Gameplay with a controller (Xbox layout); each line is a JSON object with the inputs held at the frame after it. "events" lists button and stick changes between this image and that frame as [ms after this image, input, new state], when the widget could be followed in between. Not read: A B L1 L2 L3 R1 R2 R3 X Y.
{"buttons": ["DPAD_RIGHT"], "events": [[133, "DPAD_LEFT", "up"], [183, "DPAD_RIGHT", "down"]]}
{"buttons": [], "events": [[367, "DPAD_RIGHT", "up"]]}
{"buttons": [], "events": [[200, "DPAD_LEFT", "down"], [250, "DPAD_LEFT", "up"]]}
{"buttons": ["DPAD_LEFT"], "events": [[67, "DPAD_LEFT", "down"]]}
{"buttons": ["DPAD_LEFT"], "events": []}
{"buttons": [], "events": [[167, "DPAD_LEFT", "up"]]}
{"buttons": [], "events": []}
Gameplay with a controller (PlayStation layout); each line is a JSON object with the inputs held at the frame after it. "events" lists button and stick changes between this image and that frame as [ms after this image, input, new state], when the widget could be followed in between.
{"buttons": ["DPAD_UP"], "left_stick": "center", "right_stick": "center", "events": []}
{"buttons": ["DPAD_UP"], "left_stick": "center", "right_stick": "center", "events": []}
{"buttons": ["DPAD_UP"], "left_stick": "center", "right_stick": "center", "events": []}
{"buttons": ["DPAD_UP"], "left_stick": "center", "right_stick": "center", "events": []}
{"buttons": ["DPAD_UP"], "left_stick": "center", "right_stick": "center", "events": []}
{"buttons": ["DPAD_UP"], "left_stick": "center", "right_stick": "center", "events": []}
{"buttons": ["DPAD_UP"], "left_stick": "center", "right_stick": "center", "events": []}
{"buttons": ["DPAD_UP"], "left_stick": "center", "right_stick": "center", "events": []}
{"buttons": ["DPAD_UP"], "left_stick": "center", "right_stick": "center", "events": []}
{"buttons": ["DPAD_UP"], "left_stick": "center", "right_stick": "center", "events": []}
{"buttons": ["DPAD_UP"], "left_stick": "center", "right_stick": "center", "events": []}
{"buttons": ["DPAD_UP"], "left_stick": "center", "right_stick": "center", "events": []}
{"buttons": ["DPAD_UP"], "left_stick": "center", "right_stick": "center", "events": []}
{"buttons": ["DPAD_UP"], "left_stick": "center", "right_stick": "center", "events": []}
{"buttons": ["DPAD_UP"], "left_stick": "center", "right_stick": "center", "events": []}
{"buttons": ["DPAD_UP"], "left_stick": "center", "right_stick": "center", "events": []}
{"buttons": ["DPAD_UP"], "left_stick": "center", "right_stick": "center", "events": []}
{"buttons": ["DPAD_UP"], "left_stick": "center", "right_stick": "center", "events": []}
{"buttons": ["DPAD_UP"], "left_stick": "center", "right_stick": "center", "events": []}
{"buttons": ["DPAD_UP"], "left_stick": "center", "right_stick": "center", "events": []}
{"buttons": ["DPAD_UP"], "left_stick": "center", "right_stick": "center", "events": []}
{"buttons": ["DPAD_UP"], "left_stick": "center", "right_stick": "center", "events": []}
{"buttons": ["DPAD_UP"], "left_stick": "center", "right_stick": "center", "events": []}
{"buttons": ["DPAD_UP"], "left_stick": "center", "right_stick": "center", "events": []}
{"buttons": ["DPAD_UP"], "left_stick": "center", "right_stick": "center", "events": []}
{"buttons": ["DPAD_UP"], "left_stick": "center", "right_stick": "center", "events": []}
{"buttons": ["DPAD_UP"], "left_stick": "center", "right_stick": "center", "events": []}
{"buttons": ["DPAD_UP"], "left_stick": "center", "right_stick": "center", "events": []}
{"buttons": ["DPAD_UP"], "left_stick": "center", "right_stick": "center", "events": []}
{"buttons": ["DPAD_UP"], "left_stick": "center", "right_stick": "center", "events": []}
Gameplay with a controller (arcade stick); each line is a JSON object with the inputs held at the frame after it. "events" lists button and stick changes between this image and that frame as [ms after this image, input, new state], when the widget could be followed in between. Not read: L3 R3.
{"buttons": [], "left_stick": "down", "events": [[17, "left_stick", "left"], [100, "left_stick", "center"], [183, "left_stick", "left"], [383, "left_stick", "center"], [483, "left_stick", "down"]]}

__Exercise description__:
Nothing should be dropped or changed, so repeat all of the entries exactly.

__Solution for this exercise__:
Gameplay with a controller (Xbox layout); each line is a JSON object with the inputs held at the frame after it. "events" lists button and stick changes between this image and that frame as [ms after this image, input, new state], when the widget could be followed in between. Not read: A B L1 L2 L3 R1 R2 R3 X Y.
{"buttons": ["DPAD_RIGHT"], "events": [[133, "DPAD_LEFT", "up"], [183, "DPAD_RIGHT", "down"]]}
{"buttons": [], "events": [[367, "DPAD_RIGHT", "up"]]}
{"buttons": [], "events": [[200, "DPAD_LEFT", "down"], [250, "DPAD_LEFT", "up"]]}
{"buttons": ["DPAD_LEFT"], "events": [[67, "DPAD_LEFT", "down"]]}
{"buttons": ["DPAD_LEFT"], "events": []}
{"buttons": [], "events": [[167, "DPAD_LEFT", "up"]]}
{"buttons": [], "events": []}
Gameplay with a controller (PlayStation layout); each line is a JSON object with the inputs held at the frame after it. "events" lists button and stick changes between this image and that frame as [ms after this image, input, new state], when the widget could be followed in between.
{"buttons": ["DPAD_UP"], "left_stick": "center", "right_stick": "center", "events": []}
{"buttons": ["DPAD_UP"], "left_stick": "center", "right_stick": "center", "events": []}
{"buttons": ["DPAD_UP"], "left_stick": "center", "right_stick": "center", "events": []}
{"buttons": ["DPAD_UP"], "left_stick": "center", "right_stick": "center", "events": []}
{"buttons": ["DPAD_UP"], "left_stick": "center", "right_stick": "center", "events": []}
{"buttons": ["DPAD_UP"], "left_stick": "center", "right_stick": "center", "events": []}
{"buttons": ["DPAD_UP"], "left_stick": "center", "right_stick": "center", "events": []}
{"buttons": ["DPAD_UP"], "left_stick": "center", "right_stick": "center", "events": []}
{"buttons": ["DPAD_UP"], "left_stick": "center", "right_stick": "center", "events": []}
{"buttons": ["DPAD_UP"], "left_stick": "center", "right_stick": "center", "events": []}
{"buttons": ["DPAD_UP"], "left_stick": "center", "right_stick": "center", "events": []}
{"buttons": ["DPAD_UP"], "left_stick": "center", "right_stick": "center", "events": []}
{"buttons": ["DPAD_UP"], "left_stick": "center", "right_stick": "center", "events": []}
{"buttons": ["DPAD_UP"], "left_stick": "center", "right_stick": "center", "events": []}
{"buttons": ["DPAD_UP"], "left_stick": "center", "right_stick": "center", "events": []}
{"buttons": ["DPAD_UP"], "left_stick": "center", "right_stick": "center", "events": []}
{"buttons": ["DPAD_UP"], "left_stick": "center", "right_stick": "center", "events": []}
{"buttons": ["DPAD_UP"], "left_stick": "center", "right_stick": "center", "events": []}
{"buttons": ["DPAD_UP"], "left_stick": "center", "right_stick": "center", "events": []}
{"buttons": ["DPAD_UP"], "left_stick": "center", "right_stick": "center", "events": []}
{"buttons": ["DPAD_UP"], "left_stick": "center", "right_stick": "center", "events": []}
{"buttons": ["DPAD_UP"], "left_stick": "center", "right_stick": "center", "events": []}
{"buttons": ["DPAD_UP"], "left_stick": "center", "right_stick": "center", "events": []}
{"buttons": ["DPAD_UP"], "left_stick": "center", "right_stick": "center", "events": []}
{"buttons": ["DPAD_UP"], "left_stick": "center", "right_stick": "center", "events": []}
{"buttons": ["DPAD_UP"], "left_stick": "center", "right_stick": "center", "events": []}
{"buttons": ["DPAD_UP"], "left_stick": "center", "right_stick": "center", "events": []}
{"buttons": ["DPAD_UP"], "left_stick": "center", "right_stick": "center", "events": []}
{"buttons": ["DPAD_UP"], "left_stick": "center", "right_stick": "center", "events": []}
{"buttons": ["DPAD_UP"], "left_stick": "center", "right_stick": "center", "events": []}
Gameplay with a controller (arcade stick); each line is a JSON object with the inputs held at the frame after it. "events" lists button and stick changes between this image and that frame as [ms after this image, input, new state], when the widget could be followed in between. Not read: L3 R3.
{"buttons": [], "left_stick": "down", "events": [[17, "left_stick", "left"], [100, "left_stick", "center"], [183, "left_stick", "left"], [383, "left_stick", "center"], [483, "left_stick", "down"]]}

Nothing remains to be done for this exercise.